By JACOB PERRYMAN
Your voting may not be as secret as you thought.
Some residents of Warren County recently received a letter from the lobbying group Americans for Limited Government.
The letter contained the names and addresses of the voters receiving the letter and their neighbors. Information on whether the individuals listed on the letter voted was provided for the 2004 and 2008 elections.
Residents verified that the information contained in the letter was accurate.
In the United States, the Australian ballot system, which includes a provision requiring that votes are marked in secret, was adopted in most states by the late 1800s.
While this does prevent anyone from obtaining information on how someone voted, other information about voting history is a matter of public record.

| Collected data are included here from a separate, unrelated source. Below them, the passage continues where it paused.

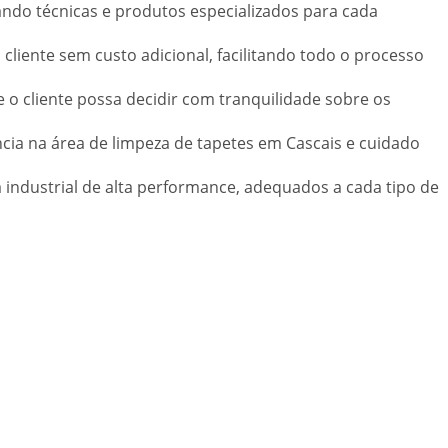
zando técnicas e produtos especializados para cada
cliente sem custo adicional, facilitando todo o processo
o cliente possa decidir com tranquilidade sobre os
ncia na área de limpeza de tapetes em Cascais e cuidado
 industrial de alta performance, adequados a cada tipo de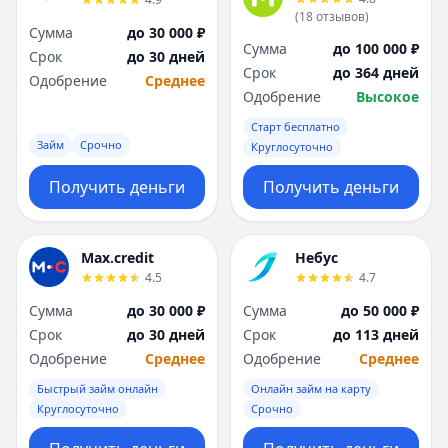
Я
Я
(
18
отзывов
)
Сумма
до 30 000 ₽
Ярославль
Ярославль
Сумма
до 100 000 ₽
Срок
до 30 дней
Вся Россия
Вся Россия
Срок
до 364 дней
Одобрение
Среднее
Одобрение
Высокое
Старт бесплатно
Займ
Срочно
Круглосуточно
Получить деньги
Получить деньги
Max.credit
Небус
4.5
4.7
Сумма
до 30 000 ₽
Сумма
до 50 000 ₽
Срок
до 30 дней
Срок
до 113 дней
Одобрение
Среднее
Одобрение
Среднее
Быстрый займ онлайн
Онлайн займ на карту
Круглосуточно
Срочно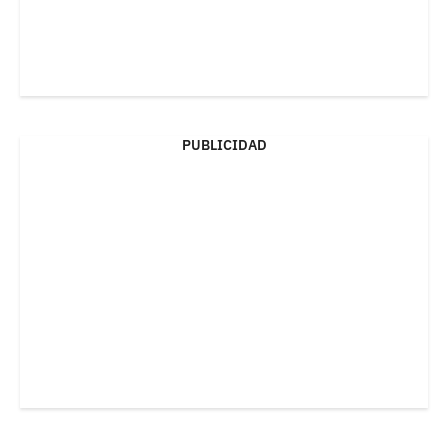
PUBLICIDAD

In Pennsylvania, records including voter birth dates, sex, when an individual registered to vote, which political party a voter belongs to, whether an individual voted in a given election, an individual's voter ID number and even a phone number if it was included on the voter registration are available from the Department of State.
In fact, for a fee of $20, the state of Pennsylvania Department of State's Bureau of Commissions, Election and Legislation will provide an electronic document containing essentially all the information it has for voters in the commonwealth except a Social Security number and a listing of the actual content of an individual's ballot.

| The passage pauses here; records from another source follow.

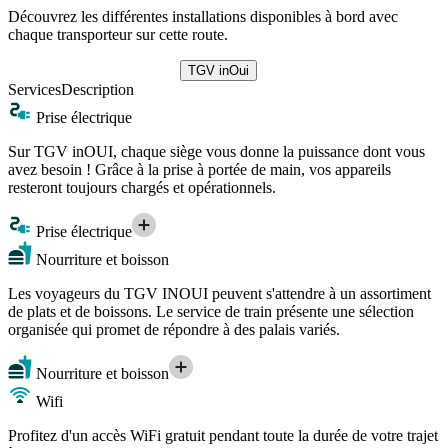
Découvrez les différentes installations disponibles à bord avec
chaque transporteur sur cette route.
TGV inOui
Services
Description
Prise électrique
Sur TGV inOUI, chaque siège vous donne la puissance dont vous
avez besoin ! Grâce à la prise à portée de main, vos appareils
resteront toujours chargés et opérationnels.
Prise électrique
Nourriture et boisson
Les voyageurs du TGV INOUI peuvent s'attendre à un assortiment
de plats et de boissons. Le service de train présente une sélection
organisée qui promet de répondre à des palais variés.
Nourriture et boisson
Wifi
Profitez d'un accès WiFi gratuit pendant toute la durée de votre trajet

Many other states also provide voter information, but cost and content of material released varies from state to state. Some states only provide the information to political candidates or parties.
Americans for Limited Government, which describes itself as, "leaders in identifying, exposing and working with Congress and state legislatures to prevent the continued expansion of government," used these government voter information databases to generate the information in the letters, which it called a "vote history audit."

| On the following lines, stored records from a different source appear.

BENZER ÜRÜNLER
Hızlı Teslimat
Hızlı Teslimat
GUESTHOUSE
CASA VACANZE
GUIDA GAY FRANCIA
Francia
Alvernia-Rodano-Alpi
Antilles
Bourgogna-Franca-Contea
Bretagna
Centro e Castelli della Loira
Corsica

As a result, recipients now have a record of which of their neighbors voted and which did not in 2004 and 2008. The letter goes on to say the group will be updating its records following the 2012 general election and sending recipients another letter with information on whether they and their neighbors voted.
The letters have been sent out across the country and have sparked widespread suspicion that the group's intent is to shame people into voting. A quick Google search turned up more than 1,000 news articles on the letters in the last month.
Americans for Limited Government did not respond to requests for comment on the purpose of sending the letters.
The Pennsylvania Department of State did not respond to requests for comment on the availability of voter information.